Report every line below that has the string "approximately" in it.

----- Records for this exercise -----

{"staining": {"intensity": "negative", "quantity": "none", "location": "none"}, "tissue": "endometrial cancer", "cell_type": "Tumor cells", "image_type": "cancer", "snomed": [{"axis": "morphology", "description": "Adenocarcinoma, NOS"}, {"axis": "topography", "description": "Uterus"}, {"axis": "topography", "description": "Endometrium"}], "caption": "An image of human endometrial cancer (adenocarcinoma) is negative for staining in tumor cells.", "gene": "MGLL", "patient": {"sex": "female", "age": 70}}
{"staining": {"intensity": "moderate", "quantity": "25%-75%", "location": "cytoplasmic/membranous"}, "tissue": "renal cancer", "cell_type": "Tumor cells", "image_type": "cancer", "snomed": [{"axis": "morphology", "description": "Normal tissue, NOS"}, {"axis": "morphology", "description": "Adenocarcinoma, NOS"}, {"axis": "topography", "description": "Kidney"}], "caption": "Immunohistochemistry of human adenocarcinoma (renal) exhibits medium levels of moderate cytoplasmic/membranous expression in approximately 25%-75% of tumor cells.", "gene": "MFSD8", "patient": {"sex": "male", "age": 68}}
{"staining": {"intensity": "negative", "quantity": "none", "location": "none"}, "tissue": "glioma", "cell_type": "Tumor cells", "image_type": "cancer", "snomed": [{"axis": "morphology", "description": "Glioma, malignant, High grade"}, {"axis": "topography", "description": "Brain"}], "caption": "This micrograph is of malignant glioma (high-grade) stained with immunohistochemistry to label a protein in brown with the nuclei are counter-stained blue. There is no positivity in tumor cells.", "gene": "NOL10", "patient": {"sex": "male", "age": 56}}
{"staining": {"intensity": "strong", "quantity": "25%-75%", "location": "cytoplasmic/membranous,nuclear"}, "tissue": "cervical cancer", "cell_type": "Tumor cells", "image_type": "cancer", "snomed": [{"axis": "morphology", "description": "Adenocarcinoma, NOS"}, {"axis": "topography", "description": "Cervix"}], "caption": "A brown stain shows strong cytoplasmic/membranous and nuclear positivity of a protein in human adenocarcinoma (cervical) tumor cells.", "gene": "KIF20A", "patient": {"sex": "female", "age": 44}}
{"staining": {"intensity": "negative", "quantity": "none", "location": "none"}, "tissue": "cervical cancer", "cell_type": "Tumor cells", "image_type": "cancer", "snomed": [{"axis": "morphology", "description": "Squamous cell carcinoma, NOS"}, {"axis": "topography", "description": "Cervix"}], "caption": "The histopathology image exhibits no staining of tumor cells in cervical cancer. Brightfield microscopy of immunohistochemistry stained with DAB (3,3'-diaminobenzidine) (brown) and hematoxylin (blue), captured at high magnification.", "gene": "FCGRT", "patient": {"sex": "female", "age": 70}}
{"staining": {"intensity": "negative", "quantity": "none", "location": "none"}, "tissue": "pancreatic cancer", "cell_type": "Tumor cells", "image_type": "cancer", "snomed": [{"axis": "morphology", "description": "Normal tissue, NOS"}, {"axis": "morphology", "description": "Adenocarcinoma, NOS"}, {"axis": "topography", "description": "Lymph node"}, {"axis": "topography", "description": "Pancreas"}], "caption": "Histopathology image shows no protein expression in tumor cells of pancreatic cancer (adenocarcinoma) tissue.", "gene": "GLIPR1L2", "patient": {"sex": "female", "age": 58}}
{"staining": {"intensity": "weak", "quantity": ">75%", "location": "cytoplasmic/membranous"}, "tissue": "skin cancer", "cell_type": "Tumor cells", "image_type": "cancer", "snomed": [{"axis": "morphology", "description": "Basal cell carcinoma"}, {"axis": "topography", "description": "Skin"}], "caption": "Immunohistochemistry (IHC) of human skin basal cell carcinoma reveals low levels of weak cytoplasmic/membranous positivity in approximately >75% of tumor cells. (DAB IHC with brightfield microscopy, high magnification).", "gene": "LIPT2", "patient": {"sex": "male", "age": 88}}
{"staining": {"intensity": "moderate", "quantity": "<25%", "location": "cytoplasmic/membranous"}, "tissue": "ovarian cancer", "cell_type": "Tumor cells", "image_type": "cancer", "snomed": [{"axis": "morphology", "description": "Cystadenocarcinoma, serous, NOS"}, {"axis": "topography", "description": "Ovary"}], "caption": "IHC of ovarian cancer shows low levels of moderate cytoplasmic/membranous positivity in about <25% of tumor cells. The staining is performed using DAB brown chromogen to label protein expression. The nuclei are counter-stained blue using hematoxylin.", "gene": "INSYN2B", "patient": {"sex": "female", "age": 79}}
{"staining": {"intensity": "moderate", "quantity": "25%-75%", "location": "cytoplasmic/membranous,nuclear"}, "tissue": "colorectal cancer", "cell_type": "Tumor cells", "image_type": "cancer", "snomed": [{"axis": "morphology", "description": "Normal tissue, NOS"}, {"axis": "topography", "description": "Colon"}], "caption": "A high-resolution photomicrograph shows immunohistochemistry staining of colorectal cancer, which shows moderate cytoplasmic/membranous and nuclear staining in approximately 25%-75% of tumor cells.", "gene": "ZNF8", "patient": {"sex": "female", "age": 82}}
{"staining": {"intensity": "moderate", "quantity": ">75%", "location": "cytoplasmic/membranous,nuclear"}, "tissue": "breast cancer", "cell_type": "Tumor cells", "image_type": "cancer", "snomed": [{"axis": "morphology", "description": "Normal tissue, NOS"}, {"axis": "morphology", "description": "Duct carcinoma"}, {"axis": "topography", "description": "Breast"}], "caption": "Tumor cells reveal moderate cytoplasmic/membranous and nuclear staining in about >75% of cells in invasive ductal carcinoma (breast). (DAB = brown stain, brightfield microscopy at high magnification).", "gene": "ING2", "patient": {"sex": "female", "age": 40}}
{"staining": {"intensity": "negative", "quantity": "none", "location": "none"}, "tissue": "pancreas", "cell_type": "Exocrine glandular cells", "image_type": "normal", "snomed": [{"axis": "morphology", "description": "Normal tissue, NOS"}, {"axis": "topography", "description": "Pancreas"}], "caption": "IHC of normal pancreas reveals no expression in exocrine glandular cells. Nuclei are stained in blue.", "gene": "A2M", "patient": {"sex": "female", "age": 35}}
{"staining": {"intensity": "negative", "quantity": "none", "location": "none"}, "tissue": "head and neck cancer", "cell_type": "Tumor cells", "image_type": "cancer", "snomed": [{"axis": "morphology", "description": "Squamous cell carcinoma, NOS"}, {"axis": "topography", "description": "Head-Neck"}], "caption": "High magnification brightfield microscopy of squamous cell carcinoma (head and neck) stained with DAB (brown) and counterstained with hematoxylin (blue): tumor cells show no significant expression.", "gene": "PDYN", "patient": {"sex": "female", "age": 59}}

-----

> Your solution
{"staining": {"intensity": "moderate", "quantity": "25%-75%", "location": "cytoplasmic/membranous"}, "tissue": "renal cancer", "cell_type": "Tumor cells", "image_type": "cancer", "snomed": [{"axis": "morphology", "description": "Normal tissue, NOS"}, {"axis": "morphology", "description": "Adenocarcinoma, NOS"}, {"axis": "topography", "description": "Kidney"}], "caption": "Immunohistochemistry of human adenocarcinoma (renal) exhibits medium levels of moderate cytoplasmic/membranous expression in approximately 25%-75% of tumor cells.", "gene": "MFSD8", "patient": {"sex": "male", "age": 68}}
{"staining": {"intensity": "weak", "quantity": ">75%", "location": "cytoplasmic/membranous"}, "tissue": "skin cancer", "cell_type": "Tumor cells", "image_type": "cancer", "snomed": [{"axis": "morphology", "description": "Basal cell carcinoma"}, {"axis": "topography", "description": "Skin"}], "caption": "Immunohistochemistry (IHC) of human skin basal cell carcinoma reveals low levels of weak cytoplasmic/membranous positivity in approximately >75% of tumor cells. (DAB IHC with brightfield microscopy, high magnification).", "gene": "LIPT2", "patient": {"sex": "male", "age": 88}}
{"staining": {"intensity": "moderate", "quantity": "25%-75%", "location": "cytoplasmic/membranous,nuclear"}, "tissue": "colorectal cancer", "cell_type": "Tumor cells", "image_type": "cancer", "snomed": [{"axis": "morphology", "description": "Normal tissue, NOS"}, {"axis": "topography", "description": "Colon"}], "caption": "A high-resolution photomicrograph shows immunohistochemistry staining of colorectal cancer, which shows moderate cytoplasmic/membranous and nuclear staining in approximately 25%-75% of tumor cells.", "gene": "ZNF8", "patient": {"sex": "female", "age": 82}}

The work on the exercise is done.